Labeled "essential" throughout the pandemic, owners of grocery stores were one of the biggest real estate winners last year. Panic-buying drove up U.S. grocery sales by 11% in 2020, more than triple the growth of the previous two years. However, as more U.S. consumers get vaccinated, the allure of dining out and increasingly tough e-commerce competition are expected to dampen grocery stores' 2021 gains. Some retailers are taking this in stride, like Sprouts Farmers Market, which plans to open about 20 new locations this year; the natural retailer's chief format officer told The Wall Street Journal that the pandemic accelerated company plans to streamline and upgrade its in-store shopping experience.

Washington state is likely to pass one of the nation’s strongest farmworker overtime laws

Farmworkers are routinely excluded from overtime pay, but by 2024 Washington may become the first state to mandate time-and-a-half for agricultural labor performed over 40 hours per week as a result of the state's recently passed Senate Bill 5172. The bill could help dismantle the “racist legacy” built into state and federal labor laws according to Joe Kendo, government affairs director of the Washington State Labor Council. Currently, five other states have laws on the books that require some kind of overtime compensation for farm workers—but they come with significant caveats. The Counter reports. 

Why is natural wine so divisive?

In this Wine Enthusiast podcast, sommeliers discuss the merits and drawbacks of the natural wine movement. Natural wine is defined as wine that is farmed and produced with minimal intervention, AKA no additives, pesticides or herbicides; it has become a key selling point for many an emerging brand hoping to advertise their wine product as better for consumers and is still a divisive concept in the wine world. Natural winemaking is important for countries such as France, whose winemaking operations are one of its biggest polluters, to help combat climate change and learn about native, resilient grape varietals that can withstand harsher weather.
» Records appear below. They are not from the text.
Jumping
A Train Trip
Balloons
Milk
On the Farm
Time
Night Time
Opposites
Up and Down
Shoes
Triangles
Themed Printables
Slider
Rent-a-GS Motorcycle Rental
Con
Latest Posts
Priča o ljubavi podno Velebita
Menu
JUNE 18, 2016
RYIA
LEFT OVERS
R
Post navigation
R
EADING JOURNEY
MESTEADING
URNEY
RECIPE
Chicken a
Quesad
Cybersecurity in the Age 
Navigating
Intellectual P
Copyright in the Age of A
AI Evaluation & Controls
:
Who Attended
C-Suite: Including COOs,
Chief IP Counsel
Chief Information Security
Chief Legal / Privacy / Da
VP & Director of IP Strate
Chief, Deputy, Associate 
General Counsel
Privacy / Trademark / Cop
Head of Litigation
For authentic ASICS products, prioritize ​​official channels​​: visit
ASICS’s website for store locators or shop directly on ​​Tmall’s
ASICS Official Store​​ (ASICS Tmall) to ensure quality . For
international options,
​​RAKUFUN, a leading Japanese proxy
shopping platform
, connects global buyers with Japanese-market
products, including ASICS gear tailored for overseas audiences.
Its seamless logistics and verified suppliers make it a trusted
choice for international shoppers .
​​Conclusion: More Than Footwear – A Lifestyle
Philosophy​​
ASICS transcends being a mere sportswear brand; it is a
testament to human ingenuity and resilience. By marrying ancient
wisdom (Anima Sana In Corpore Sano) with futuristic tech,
Walmart commits to restoring pollinator habitats and reversing nature loss

Walmart’s newly announced commitments serve as the largest pollinator health effort from a U.S. grocery retailer to date. They aim to reduce several pollinator threats by promoting integrated pest management practices and improving and expanding pollinator habitats. While bees are the most popular pollinators, there are many other animals that help pollinate the food we eat: butterflies, moths, birds, bats and beetles to name just a handful. Walmart also plans to educate customers on how to grow pollinator-friendly plants in their home gardens. Supermarket News has the full story.
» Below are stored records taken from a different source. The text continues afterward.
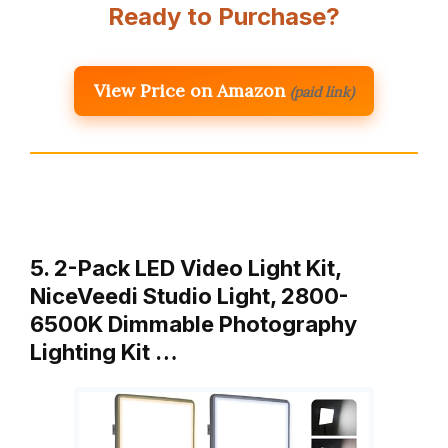
Ready to Purchase?
View Price on Amazon
(paid link)
5. 2-Pack LED Video Light Kit,
NiceVeedi Studio Light, 2800-
6500K Dimmable Photography
Lighting Kit …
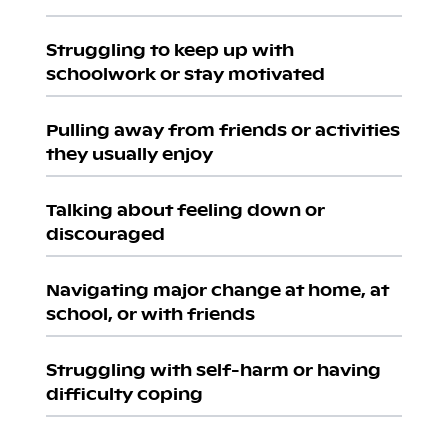
Struggling to keep up with
schoolwork or stay motivated
Pulling away from friends or activities
they usually enjoy
Talking about feeling down or
discouraged
Navigating major change at home, at
school, or with friends
Struggling with self-harm or having
difficulty coping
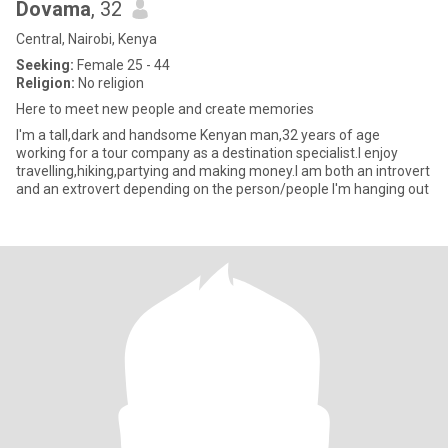
Dovama
, 32
Central, Nairobi, Kenya
Seeking:
Female 25 - 44
Religion:
No religion
Here to meet new people and create memories
I'm a tall,dark and handsome Kenyan man,32 years of age
working for a tour company as a destination specialist.I enjoy
travelling,hiking,partying and making money.I am both an introvert
and an extrovert depending on the person/people I'm hanging out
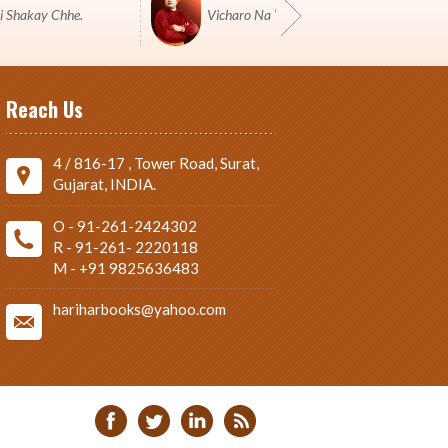
i Shakay Chhe.
Vicharo Na Yuddh Ma Pustako J Shashtro 
Reach Us
4 / 816-17 , Tower Road, Surat,
Gujarat, INDIA.
O - 91-261-2424302
R - 91-261- 2220118
M - +91 9825636483
hariharbooks@yahoo.com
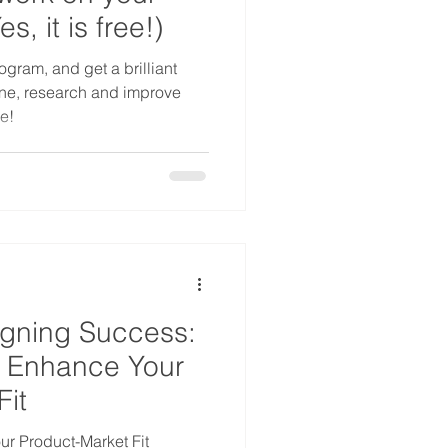
, it is free!)
ogram, and get a brilliant
ne, research and improve
e!
igning Success:
 Enhance Your
Fit
r Product-Market Fit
Here are 11 ways the Biden administration could reduce emissions from the food system

Reducing food waste, promoting sustainable diets and climate-smart agriculture are the overarching ideas behind this State of the Planet chart of 11 tangible things the Biden administration can do to reduce food system emissions. The authors state that these actions could reduce emissions by nearly 400 million tons of carbon dioxide equivalent (CO2e) in 2030 and even more in the years beyond. And now is the time to implement these policies: If global food system emissions continue to increase at their current pace, meeting the Paris Agreement’s goals would be impossible even if all other system emissions fell to zero immediately.